= Your goal =
Turn the lines of all the items below into a single numbered list, leaving out any blank lines.
** begin Entries **
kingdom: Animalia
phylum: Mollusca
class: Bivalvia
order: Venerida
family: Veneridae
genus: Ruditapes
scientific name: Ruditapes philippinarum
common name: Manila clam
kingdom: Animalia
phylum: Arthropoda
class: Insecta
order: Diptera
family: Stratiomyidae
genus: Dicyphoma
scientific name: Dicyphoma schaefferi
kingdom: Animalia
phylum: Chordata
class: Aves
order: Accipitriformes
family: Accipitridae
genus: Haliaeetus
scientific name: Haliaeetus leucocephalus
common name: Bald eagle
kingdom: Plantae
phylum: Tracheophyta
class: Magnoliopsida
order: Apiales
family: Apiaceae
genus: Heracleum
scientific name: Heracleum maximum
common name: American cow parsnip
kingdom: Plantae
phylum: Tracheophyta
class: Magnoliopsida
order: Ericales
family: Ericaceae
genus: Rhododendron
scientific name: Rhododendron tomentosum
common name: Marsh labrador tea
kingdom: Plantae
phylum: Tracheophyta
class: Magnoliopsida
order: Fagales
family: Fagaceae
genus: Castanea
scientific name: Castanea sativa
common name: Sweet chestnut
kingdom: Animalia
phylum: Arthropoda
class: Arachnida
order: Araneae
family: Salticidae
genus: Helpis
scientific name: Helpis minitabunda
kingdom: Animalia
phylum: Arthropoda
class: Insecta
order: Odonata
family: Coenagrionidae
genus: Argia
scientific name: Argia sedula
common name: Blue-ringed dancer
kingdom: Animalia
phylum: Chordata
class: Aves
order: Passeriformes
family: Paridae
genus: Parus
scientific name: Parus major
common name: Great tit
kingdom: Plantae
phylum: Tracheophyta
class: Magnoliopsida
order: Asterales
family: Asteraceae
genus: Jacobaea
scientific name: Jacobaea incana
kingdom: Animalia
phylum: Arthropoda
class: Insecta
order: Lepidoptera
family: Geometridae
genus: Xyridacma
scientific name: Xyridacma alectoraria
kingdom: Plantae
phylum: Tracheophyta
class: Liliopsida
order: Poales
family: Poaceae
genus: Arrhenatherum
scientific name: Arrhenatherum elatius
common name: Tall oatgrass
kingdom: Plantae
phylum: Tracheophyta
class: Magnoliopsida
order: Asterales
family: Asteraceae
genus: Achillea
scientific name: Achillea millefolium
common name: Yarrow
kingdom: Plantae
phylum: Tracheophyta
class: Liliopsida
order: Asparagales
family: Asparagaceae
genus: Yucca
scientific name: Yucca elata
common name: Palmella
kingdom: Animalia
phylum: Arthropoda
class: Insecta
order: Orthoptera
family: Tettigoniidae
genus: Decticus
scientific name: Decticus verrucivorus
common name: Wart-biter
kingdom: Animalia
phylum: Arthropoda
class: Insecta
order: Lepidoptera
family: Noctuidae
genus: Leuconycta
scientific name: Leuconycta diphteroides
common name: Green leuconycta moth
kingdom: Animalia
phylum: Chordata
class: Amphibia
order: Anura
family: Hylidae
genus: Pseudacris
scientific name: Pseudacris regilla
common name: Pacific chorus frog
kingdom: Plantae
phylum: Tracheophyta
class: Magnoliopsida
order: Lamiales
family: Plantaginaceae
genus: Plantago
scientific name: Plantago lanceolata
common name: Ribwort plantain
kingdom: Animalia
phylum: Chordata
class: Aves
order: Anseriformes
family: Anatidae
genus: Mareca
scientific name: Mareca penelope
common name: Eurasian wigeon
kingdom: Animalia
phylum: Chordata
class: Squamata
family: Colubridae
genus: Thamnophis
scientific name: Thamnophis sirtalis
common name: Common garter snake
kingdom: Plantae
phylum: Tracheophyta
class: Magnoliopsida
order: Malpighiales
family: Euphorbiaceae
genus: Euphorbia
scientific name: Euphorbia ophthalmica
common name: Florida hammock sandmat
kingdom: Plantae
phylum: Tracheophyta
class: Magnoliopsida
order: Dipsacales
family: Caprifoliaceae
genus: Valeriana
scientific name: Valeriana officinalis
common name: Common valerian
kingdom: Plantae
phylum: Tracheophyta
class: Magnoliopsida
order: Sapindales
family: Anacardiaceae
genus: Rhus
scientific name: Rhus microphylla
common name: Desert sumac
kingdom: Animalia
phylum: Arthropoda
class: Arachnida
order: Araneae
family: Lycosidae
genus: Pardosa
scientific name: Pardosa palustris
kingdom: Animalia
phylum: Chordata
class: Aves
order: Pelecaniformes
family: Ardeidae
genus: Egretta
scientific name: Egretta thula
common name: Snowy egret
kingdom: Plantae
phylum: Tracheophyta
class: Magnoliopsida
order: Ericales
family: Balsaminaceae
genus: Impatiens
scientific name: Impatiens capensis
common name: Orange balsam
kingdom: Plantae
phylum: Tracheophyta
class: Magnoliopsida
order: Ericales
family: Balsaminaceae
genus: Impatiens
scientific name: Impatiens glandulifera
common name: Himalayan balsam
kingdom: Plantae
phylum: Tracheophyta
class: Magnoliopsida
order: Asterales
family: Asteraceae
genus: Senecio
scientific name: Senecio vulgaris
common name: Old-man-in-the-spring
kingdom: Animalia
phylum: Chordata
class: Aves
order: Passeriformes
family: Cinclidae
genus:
** end Entries **
= The response =
1. kingdom: Animalia
2. phylum: Mollusca
3. class: Bivalvia
4. order: Venerida
5. family: Veneridae
6. genus: Ruditapes
7. scientific name: Ruditapes philippinarum
8. common name: Manila clam
9. kingdom: Animalia
10. phylum: Arthropoda
11. class: Insecta
12. order: Diptera
13. family: Stratiomyidae
14. genus: Dicyphoma
15. scientific name: Dicyphoma schaefferi
16. kingdom: Animalia
17. phylum: Chordata
18. class: Aves
19. order: Accipitriformes
20. family: Accipitridae
21. genus: Haliaeetus
22. scientific name: Haliaeetus leucocephalus
23. common name: Bald eagle
24. kingdom: Plantae
25. phylum: Tracheophyta
26. class: Magnoliopsida
27. order: Apiales
28. family: Apiaceae
29. genus: Heracleum
30. scientific name: Heracleum maximum
31. common name: American cow parsnip
32. kingdom: Plantae
33. phylum: Tracheophyta
34. class: Magnoliopsida
35. order: Ericales
36. family: Ericaceae
37. genus: Rhododendron
38. scientific name: Rhododendron tomentosum
39. common name: Marsh labrador tea
40. kingdom: Plantae
41. phylum: Tracheophyta
42. class: Magnoliopsida
43. order: Fagales
44. family: Fagaceae
45. genus: Castanea
46. scientific name: Castanea sativa
47. common name: Sweet chestnut
48. kingdom: Animalia
49. phylum: Arthropoda
50. class: Arachnida
51. order: Araneae
52. family: Salticidae
53. genus: Helpis
54. scientific name: Helpis minitabunda
55. kingdom: Animalia
56. phylum: Arthropoda
57. class: Insecta
58. order: Odonata
59. family: Coenagrionidae
60. genus: Argia
61. scientific name: Argia sedula
62. common name: Blue-ringed dancer
63. kingdom: Animalia
64. phylum: Chordata
65. class: Aves
66. order: Passeriformes
67. family: Paridae
68. genus: Parus
69. scientific name: Parus major
70. common name: Great tit
71. kingdom: Plantae
72. phylum: Tracheophyta
73. class: Magnoliopsida
74. order: Asterales
75. family: Asteraceae
76. genus: Jacobaea
77. scientific name: Jacobaea incana
78. kingdom: Animalia
79. phylum: Arthropoda
80. class: Insecta
81. order: Lepidoptera
82. family: Geometridae
83. genus: Xyridacma
84. scientific name: Xyridacma alectoraria
85. kingdom: Plantae
86. phylum: Tracheophyta
87. class: Liliopsida
88. order: Poales
89. family: Poaceae
90. genus: Arrhenatherum
91. scientific name: Arrhenatherum elatius
92. common name: Tall oatgrass
93. kingdom: Plantae
94. phylum: Tracheophyta
95. class: Magnoliopsida
96. order: Asterales
97. family: Asteraceae
98. genus: Achillea
99. scientific name: Achillea millefolium
100. common name: Yarrow
101. kingdom: Plantae
102. phylum: Tracheophyta
103. class: Liliopsida
104. order: Asparagales
105. family: Asparagaceae
106. genus: Yucca
107. scientific name: Yucca elata
108. common name: Palmella
109. kingdom: Animalia
110. phylum: Arthropoda
111. class: Insecta
112. order: Orthoptera
113. family: Tettigoniidae
114. genus: Decticus
115. scientific name: Decticus verrucivorus
116. common name: Wart-biter
117. kingdom: Animalia
118. phylum: Arthropoda
119. class: Insecta
120. order: Lepidoptera
121. family: Noctuidae
122. genus: Leuconycta
123. scientific name: Leuconycta diphteroides
124. common name: Green leuconycta moth
125. kingdom: Animalia
126. phylum: Chordata
127. class: Amphibia
128. order: Anura
129. family: Hylidae
130. genus: Pseudacris
131. scientific name: Pseudacris regilla
132. common name: Pacific chorus frog
133. kingdom: Plantae
134. phylum: Tracheophyta
135. class: Magnoliopsida
136. order: Lamiales
137. family: Plantaginaceae
138. genus: Plantago
139. scientific name: Plantago lanceolata
140. common name: Ribwort plantain
141. kingdom: Animalia
142. phylum: Chordata
143. class: Aves
144. order: Anseriformes
145. family: Anatidae
146. genus: Mareca
147. scientific name: Mareca penelope
148. common name: Eurasian wigeon
149. kingdom: Animalia
150. phylum: Chordata
151. class: Squamata
152. family: Colubridae
153. genus: Thamnophis
154. scientific name: Thamnophis sirtalis
155. common name: Common garter snake
156. kingdom: Plantae
157. phylum: Tracheophyta
158. class: Magnoliopsida
159. order: Malpighiales
160. family: Euphorbiaceae
161. genus: Euphorbia
162. scientific name: Euphorbia ophthalmica
163. common name: Florida hammock sandmat
164. kingdom: Plantae
165. phylum: Tracheophyta
166. class: Magnoliopsida
167. order: Dipsacales
168. family: Caprifoliaceae
169. genus: Valeriana
170. scientific name: Valeriana officinalis
171. common name: Common valerian
172. kingdom: Plantae
173. phylum: Tracheophyta
174. class: Magnoliopsida
175. order: Sapindales
176. family: Anacardiaceae
177. genus: Rhus
178. scientific name: Rhus microphylla
179. common name: Desert sumac
180. kingdom: Animalia
181. phylum: Arthropoda
182. class: Arachnida
183. order: Araneae
184. family: Lycosidae
185. genus: Pardosa
186. scientific name: Pardosa palustris
187. kingdom: Animalia
188. phylum: Chordata
189. class: Aves
190. order: Pelecaniformes
191. family: Ardeidae
192. genus: Egretta
193. scientific name: Egretta thula
194. common name: Snowy egret
195. kingdom: Plantae
196. phylum: Tracheophyta
197. class: Magnoliopsida
198. order: Ericales
199. family: Balsaminaceae
200. genus: Impatiens
201. scientific name: Impatiens capensis
202. common name: Orange balsam
203. kingdom: Plantae
204. phylum: Tracheophyta
205. class: Magnoliopsida
206. order: Ericales
207. family: Balsaminaceae
208. genus: Impatiens
209. scientific name: Impatiens glandulifera
210. common name: Himalayan balsam
211. kingdom: Plantae
212. phylum: Tracheophyta
213. class: Magnoliopsida
214. order: Asterales
215. family: Asteraceae
216. genus: Senecio
217. scientific name: Senecio vulgaris
218. common name: Old-man-in-the-spring
219. kingdom: Animalia
220. phylum: Chordata
221. class: Aves
222. order: Passeriformes
223. family: Cinclidae
224. genus:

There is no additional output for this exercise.